START Available records

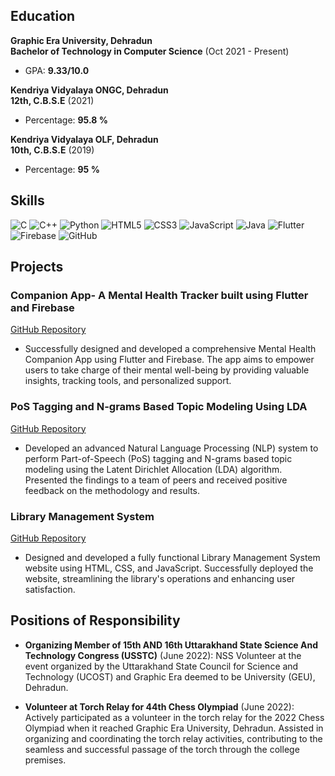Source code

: ## Education

**Graphic Era University, Dehradun**  
**Bachelor of Technology in Computer Science** (Oct 2021 - Present)  
- GPA: **9.33/10.0**

**Kendriya Vidyalaya ONGC, Dehradun**  
**12th, C.B.S.E** (2021)  
- Percentage: **95.8 %**

**Kendriya Vidyalaya OLF, Dehradun**  
**10th, C.B.S.E** (2019)  
- Percentage: **95 %**

## Skills

![C](https://img.shields.io/badge/c%20-%2300599C.svg?&style=for-the-badge&logo=c&logoColor=white) ![C++](https://img.shields.io/badge/c++%20-%2300599C.svg?&style=for-the-badge&logo=c%2B%2B&ogoColor=white) ![Python](https://img.shields.io/badge/python%20-%2314354C.svg?&style=for-the-badge&logo=python&logoColor=white) ![HTML5](https://img.shields.io/static/v1?style=for-the-badge&message=HTML5&color=E34F26&logo=HTML5&logoColor=FFFFFF&label=) ![CSS3](https://img.shields.io/badge/css3%20-%231572B6.svg?&style=for-the-badge&logo=css3&logoColor=white) ![JavaScript](https://img.shields.io/badge/javascript%20-%23323330.svg?&style=for-the-badge&logo=javascript&logoColor=%23F7DF1E) ![Java](https://img.shields.io/badge/java%20-%23FF0000.svg?&style=for-the-badge&logo=java&logoColor=white) ![Flutter](https://img.shields.io/badge/flutter%20-%2302569B.svg?&style=for-the-badge&logo=flutter&logoColor=white) ![Firebase](https://img.shields.io/badge/firebase%20-%23FFA000.svg?&style=for-the-badge&logo=firebase&logoColor=white) ![GitHub](https://img.shields.io/badge/github%20-%23121011.svg?&style=for-the-badge&logo=github&logoColor=white)


## Projects

### Companion App- A Mental Health Tracker built using Flutter and Firebase
[GitHub Repository]([https://github.com/parasdhiman03/companion-app](https://github.com/parasdhiman03/Companion-App---A-Mental-Health-Tracker-built-using-Flutter-and-Firebase))

- Successfully designed and developed a comprehensive Mental Health Companion App using Flutter and Firebase. The app aims to empower users to take charge of their mental well-being by providing valuable insights, tracking tools, and personalized support.

### PoS Tagging and N-grams Based Topic Modeling Using LDA
[GitHub Repository]([https://github.com/parasdhiman03/pos-tagging-lda](https://github.com/parasdhiman03/Competitive_Intelligence-System))

- Developed an advanced Natural Language Processing (NLP) system to perform Part-of-Speech (PoS) tagging and N-grams based topic modeling using the Latent Dirichlet Allocation (LDA) algorithm. Presented the findings to a team of peers and received positive feedback on the methodology and results.

### Library Management System
[GitHub Repository]([https://github.com/parasdhiman03/library-management-system](https://github.com/parasdhiman03/Library-Management-System))

- Designed and developed a fully functional Library Management System website using HTML, CSS, and JavaScript. Successfully deployed the website, streamlining the library's operations and enhancing user satisfaction.

## Positions of Responsibility

- **Organizing Member of 15th AND 16th Uttarakhand State Science And Technology Congress (USSTC)** (June 2022): NSS Volunteer at the event organized by the Uttarakhand State Council for Science and Technology (UCOST) and Graphic Era deemed to be University (GEU), Dehradun.

- **Volunteer at Torch Relay for 44th Chess Olympiad** (June 2022): Actively participated as a volunteer in the torch relay for the 2022 Chess Olympiad when it reached Graphic Era University, Dehradun. Assisted in organizing and coordinating the torch relay activities, contributing to the seamless and successful passage of the torch through the college premises.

END Available records

Work required: Copy out every line of the material above precisely, omitting the pictures.

Result for this exercise:
Source code

: ## Education

**Graphic Era University, Dehradun**  
**Bachelor of Technology in Computer Science** (Oct 2021 - Present)  
- GPA: **9.33/10.0**

**Kendriya Vidyalaya ONGC, Dehradun**  
**12th, C.B.S.E** (2021)  
- Percentage: **95.8 %**

**Kendriya Vidyalaya OLF, Dehradun**  
**10th, C.B.S.E** (2019)  
- Percentage: **95 %**

## Skills

![C](https://img.shields.io/badge/c%20-%2300599C.svg?&style=for-the-badge&logo=c&logoColor=white) ![C++](https://img.shields.io/badge/c++%20-%2300599C.svg?&style=for-the-badge&logo=c%2B%2B&ogoColor=white) ![Python](https://img.shields.io/badge/python%20-%2314354C.svg?&style=for-the-badge&logo=python&logoColor=white) ![HTML5](https://img.shields.io/static/v1?style=for-the-badge&message=HTML5&color=E34F26&logo=HTML5&logoColor=FFFFFF&label=) ![CSS3](https://img.shields.io/badge/css3%20-%231572B6.svg?&style=for-the-badge&logo=css3&logoColor=white) ![JavaScript](https://img.shields.io/badge/javascript%20-%23323330.svg?&style=for-the-badge&logo=javascript&logoColor=%23F7DF1E) ![Java](https://img.shields.io/badge/java%20-%23FF0000.svg?&style=for-the-badge&logo=java&logoColor=white) ![Flutter](https://img.shields.io/badge/flutter%20-%2302569B.svg?&style=for-the-badge&logo=flutter&logoColor=white) ![Firebase](https://img.shields.io/badge/firebase%20-%23FFA000.svg?&style=for-the-badge&logo=firebase&logoColor=white) ![GitHub](https://img.shields.io/badge/github%20-%23121011.svg?&style=for-the-badge&logo=github&logoColor=white)


## Projects

### Companion App- A Mental Health Tracker built using Flutter and Firebase
[GitHub Repository]([https://github.com/parasdhiman03/companion-app](https://github.com/parasdhiman03/Companion-App---A-Mental-Health-Tracker-built-using-Flutter-and-Firebase))

- Successfully designed and developed a comprehensive Mental Health Companion App using Flutter and Firebase. The app aims to empower users to take charge of their mental well-being by providing valuable insights, tracking tools, and personalized support.

### PoS Tagging and N-grams Based Topic Modeling Using LDA
[GitHub Repository]([https://github.com/parasdhiman03/pos-tagging-lda](https://github.com/parasdhiman03/Competitive_Intelligence-System))

- Developed an advanced Natural Language Processing (NLP) system to perform Part-of-Speech (PoS) tagging and N-grams based topic modeling using the Latent Dirichlet Allocation (LDA) algorithm. Presented the findings to a team of peers and received positive feedback on the methodology and results.

### Library Management System
[GitHub Repository]([https://github.com/parasdhiman03/library-management-system](https://github.com/parasdhiman03/Library-Management-System))

- Designed and developed a fully functional Library Management System website using HTML, CSS, and JavaScript. Successfully deployed the website, streamlining the library's operations and enhancing user satisfaction.

## Positions of Responsibility

- **Organizing Member of 15th AND 16th Uttarakhand State Science And Technology Congress (USSTC)** (June 2022): NSS Volunteer at the event organized by the Uttarakhand State Council for Science and Technology (UCOST) and Graphic Era deemed to be University (GEU), Dehradun.

- **Volunteer at Torch Relay for 44th Chess Olympiad** (June 2022): Actively participated as a volunteer in the torch relay for the 2022 Chess Olympiad when it reached Graphic Era University, Dehradun. Assisted in organizing and coordinating the torch relay activities, contributing to the seamless and successful passage of the torch through the college premises.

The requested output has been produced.